■ Collected data
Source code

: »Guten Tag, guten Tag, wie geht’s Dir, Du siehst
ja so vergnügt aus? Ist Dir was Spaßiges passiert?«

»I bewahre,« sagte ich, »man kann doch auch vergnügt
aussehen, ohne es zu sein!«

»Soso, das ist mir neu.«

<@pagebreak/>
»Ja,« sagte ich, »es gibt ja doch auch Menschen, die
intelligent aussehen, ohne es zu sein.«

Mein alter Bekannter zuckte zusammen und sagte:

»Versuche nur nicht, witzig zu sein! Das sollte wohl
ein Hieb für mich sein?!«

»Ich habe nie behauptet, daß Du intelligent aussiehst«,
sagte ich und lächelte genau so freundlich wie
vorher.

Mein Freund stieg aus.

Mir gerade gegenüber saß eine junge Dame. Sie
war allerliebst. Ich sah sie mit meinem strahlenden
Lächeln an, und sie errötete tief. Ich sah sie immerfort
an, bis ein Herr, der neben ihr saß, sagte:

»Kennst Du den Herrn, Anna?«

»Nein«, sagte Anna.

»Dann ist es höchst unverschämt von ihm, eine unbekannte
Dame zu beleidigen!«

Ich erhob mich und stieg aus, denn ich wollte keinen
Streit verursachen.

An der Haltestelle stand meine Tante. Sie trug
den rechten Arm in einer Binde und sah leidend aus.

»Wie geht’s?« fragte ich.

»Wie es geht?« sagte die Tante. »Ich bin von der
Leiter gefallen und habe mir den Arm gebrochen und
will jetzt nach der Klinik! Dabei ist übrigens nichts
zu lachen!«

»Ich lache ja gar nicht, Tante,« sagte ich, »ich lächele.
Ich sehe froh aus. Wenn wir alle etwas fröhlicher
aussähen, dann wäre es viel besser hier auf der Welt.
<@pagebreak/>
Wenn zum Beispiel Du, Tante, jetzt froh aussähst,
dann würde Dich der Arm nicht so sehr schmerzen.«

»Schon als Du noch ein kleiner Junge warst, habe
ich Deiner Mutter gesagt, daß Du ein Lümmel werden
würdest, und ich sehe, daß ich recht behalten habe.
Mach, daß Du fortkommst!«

■ TRY IT
Copy all of the entries above word for word, keeping every line unchanged.

■ ANSWER
Source code

: »Guten Tag, guten Tag, wie geht’s Dir, Du siehst
ja so vergnügt aus? Ist Dir was Spaßiges passiert?«

»I bewahre,« sagte ich, »man kann doch auch vergnügt
aussehen, ohne es zu sein!«

»Soso, das ist mir neu.«

<@pagebreak/>
»Ja,« sagte ich, »es gibt ja doch auch Menschen, die
intelligent aussehen, ohne es zu sein.«

Mein alter Bekannter zuckte zusammen und sagte:

»Versuche nur nicht, witzig zu sein! Das sollte wohl
ein Hieb für mich sein?!«

»Ich habe nie behauptet, daß Du intelligent aussiehst«,
sagte ich und lächelte genau so freundlich wie
vorher.

Mein Freund stieg aus.

Mir gerade gegenüber saß eine junge Dame. Sie
war allerliebst. Ich sah sie mit meinem strahlenden
Lächeln an, und sie errötete tief. Ich sah sie immerfort
an, bis ein Herr, der neben ihr saß, sagte:

»Kennst Du den Herrn, Anna?«

»Nein«, sagte Anna.

»Dann ist es höchst unverschämt von ihm, eine unbekannte
Dame zu beleidigen!«

Ich erhob mich und stieg aus, denn ich wollte keinen
Streit verursachen.

An der Haltestelle stand meine Tante. Sie trug
den rechten Arm in einer Binde und sah leidend aus.

»Wie geht’s?« fragte ich.

»Wie es geht?« sagte die Tante. »Ich bin von der
Leiter gefallen und habe mir den Arm gebrochen und
will jetzt nach der Klinik! Dabei ist übrigens nichts
zu lachen!«

»Ich lache ja gar nicht, Tante,« sagte ich, »ich lächele.
Ich sehe froh aus. Wenn wir alle etwas fröhlicher
aussähen, dann wäre es viel besser hier auf der Welt.
<@pagebreak/>
Wenn zum Beispiel Du, Tante, jetzt froh aussähst,
dann würde Dich der Arm nicht so sehr schmerzen.«

»Schon als Du noch ein kleiner Junge warst, habe
ich Deiner Mutter gesagt, daß Du ein Lümmel werden
würdest, und ich sehe, daß ich recht behalten habe.
Mach, daß Du fortkommst!«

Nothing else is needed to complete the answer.